• [About this task]: Transcribe the listing below from its first line through the line that contains "270€ – 320€", and stop after that line.
= Beginning of Section =
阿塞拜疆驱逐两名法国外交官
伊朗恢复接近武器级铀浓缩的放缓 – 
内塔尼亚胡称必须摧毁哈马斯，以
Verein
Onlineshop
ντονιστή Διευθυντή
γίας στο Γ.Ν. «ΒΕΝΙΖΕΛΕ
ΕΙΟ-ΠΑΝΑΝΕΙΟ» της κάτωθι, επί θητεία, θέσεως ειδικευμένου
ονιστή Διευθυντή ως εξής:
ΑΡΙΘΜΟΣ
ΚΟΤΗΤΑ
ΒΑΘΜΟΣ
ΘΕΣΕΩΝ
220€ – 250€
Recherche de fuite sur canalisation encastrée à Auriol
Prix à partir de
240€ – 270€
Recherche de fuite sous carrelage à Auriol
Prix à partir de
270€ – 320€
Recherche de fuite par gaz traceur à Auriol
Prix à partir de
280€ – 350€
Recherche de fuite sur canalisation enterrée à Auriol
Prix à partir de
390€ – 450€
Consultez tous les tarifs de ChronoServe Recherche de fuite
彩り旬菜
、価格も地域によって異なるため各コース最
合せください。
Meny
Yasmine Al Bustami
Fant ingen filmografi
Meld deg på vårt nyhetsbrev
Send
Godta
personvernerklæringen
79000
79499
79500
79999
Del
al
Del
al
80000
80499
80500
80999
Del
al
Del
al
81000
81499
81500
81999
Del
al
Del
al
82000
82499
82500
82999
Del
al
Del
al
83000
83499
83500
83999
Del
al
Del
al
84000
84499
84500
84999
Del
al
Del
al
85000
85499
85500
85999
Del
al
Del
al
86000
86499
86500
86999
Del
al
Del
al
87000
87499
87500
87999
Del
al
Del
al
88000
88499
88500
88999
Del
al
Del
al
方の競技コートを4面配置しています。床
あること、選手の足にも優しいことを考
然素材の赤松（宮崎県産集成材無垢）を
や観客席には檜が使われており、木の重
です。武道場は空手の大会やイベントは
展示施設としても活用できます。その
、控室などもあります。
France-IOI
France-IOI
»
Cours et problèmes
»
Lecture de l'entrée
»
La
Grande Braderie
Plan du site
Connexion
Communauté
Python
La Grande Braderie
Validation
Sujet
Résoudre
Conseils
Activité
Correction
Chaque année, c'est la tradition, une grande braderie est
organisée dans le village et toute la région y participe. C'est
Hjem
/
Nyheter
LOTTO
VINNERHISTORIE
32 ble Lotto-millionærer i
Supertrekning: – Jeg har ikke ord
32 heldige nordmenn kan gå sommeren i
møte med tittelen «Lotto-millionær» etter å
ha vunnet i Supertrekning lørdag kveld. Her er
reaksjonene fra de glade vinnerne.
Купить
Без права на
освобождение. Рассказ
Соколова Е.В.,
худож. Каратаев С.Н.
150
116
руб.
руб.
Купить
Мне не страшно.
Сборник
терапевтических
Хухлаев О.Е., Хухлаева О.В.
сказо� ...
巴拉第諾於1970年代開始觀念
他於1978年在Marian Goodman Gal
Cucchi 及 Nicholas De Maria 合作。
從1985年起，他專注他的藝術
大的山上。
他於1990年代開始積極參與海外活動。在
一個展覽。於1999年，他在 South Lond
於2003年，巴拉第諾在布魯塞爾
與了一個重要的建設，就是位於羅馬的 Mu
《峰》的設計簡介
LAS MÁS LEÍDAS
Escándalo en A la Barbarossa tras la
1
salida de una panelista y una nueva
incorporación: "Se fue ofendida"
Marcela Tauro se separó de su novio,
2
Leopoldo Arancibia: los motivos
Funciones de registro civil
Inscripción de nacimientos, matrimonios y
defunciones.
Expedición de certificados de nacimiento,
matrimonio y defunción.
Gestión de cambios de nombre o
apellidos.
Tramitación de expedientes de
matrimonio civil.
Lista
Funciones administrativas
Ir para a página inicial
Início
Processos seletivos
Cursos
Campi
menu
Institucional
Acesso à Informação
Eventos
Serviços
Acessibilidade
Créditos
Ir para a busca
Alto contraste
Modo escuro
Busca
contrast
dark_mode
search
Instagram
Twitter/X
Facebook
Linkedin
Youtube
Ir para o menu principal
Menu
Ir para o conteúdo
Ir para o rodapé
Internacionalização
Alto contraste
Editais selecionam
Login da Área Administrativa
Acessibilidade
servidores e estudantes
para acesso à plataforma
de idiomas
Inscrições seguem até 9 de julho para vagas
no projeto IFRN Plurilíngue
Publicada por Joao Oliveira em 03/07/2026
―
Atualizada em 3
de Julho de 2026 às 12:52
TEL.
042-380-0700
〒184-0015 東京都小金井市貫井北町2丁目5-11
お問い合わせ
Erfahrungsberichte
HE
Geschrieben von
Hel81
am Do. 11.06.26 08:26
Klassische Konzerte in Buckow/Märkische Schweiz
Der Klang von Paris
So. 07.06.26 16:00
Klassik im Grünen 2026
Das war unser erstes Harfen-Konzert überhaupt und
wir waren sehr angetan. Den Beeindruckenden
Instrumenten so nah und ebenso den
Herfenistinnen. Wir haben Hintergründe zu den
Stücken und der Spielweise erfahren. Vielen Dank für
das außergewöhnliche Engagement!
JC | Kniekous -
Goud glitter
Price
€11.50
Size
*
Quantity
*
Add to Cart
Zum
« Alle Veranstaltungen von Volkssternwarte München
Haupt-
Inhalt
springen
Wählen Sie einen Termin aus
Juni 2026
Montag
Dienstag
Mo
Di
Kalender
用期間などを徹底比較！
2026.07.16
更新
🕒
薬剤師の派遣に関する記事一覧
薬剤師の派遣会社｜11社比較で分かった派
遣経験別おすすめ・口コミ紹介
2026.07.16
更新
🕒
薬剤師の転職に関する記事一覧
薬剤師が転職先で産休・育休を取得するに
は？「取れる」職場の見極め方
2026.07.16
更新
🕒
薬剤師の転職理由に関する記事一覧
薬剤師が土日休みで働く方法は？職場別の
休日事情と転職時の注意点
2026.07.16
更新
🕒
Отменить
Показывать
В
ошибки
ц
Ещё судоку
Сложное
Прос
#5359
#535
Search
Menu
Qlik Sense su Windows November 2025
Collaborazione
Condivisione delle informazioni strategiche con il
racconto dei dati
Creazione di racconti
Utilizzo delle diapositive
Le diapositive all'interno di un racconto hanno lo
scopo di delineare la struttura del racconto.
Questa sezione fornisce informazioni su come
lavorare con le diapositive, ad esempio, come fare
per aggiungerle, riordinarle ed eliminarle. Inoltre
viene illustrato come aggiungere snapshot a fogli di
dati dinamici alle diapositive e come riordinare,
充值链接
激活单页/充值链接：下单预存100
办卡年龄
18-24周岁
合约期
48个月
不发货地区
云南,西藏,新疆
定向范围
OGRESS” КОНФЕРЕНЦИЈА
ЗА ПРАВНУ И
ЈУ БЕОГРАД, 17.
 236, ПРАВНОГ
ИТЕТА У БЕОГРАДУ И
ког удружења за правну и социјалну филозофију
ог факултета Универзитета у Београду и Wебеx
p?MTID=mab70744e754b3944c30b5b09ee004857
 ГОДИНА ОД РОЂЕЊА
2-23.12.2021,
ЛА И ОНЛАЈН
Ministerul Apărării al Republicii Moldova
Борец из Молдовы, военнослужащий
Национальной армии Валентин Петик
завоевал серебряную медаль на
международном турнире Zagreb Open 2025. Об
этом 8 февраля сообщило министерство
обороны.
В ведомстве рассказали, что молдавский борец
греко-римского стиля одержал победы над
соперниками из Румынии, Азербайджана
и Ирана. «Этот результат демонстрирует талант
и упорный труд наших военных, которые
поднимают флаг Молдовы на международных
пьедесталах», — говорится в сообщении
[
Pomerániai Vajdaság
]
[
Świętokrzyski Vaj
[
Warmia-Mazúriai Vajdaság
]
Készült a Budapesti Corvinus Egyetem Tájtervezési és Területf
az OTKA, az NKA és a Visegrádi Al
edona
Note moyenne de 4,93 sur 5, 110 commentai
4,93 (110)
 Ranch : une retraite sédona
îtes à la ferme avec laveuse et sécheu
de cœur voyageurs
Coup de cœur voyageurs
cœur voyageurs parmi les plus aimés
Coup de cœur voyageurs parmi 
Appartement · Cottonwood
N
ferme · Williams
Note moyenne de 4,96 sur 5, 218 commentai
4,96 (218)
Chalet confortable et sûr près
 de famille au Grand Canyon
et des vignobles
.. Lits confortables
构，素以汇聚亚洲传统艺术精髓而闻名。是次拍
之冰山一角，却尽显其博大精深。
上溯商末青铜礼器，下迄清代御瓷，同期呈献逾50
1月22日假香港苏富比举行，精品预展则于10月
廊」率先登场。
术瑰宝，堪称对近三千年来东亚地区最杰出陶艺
= End of Section =
• [Task solution]:
阿塞拜疆驱逐两名法国外交官
伊朗恢复接近武器级铀浓缩的放缓 – 
内塔尼亚胡称必须摧毁哈马斯，以
Verein
Onlineshop
ντονιστή Διευθυντή
γίας στο Γ.Ν. «ΒΕΝΙΖΕΛΕ
ΕΙΟ-ΠΑΝΑΝΕΙΟ» της κάτωθι, επί θητεία, θέσεως ειδικευμένου
ονιστή Διευθυντή ως εξής:
ΑΡΙΘΜΟΣ
ΚΟΤΗΤΑ
ΒΑΘΜΟΣ
ΘΕΣΕΩΝ
220€ – 250€
Recherche de fuite sur canalisation encastrée à Auriol
Prix à partir de
240€ – 270€
Recherche de fuite sous carrelage à Auriol
Prix à partir de
270€ – 320€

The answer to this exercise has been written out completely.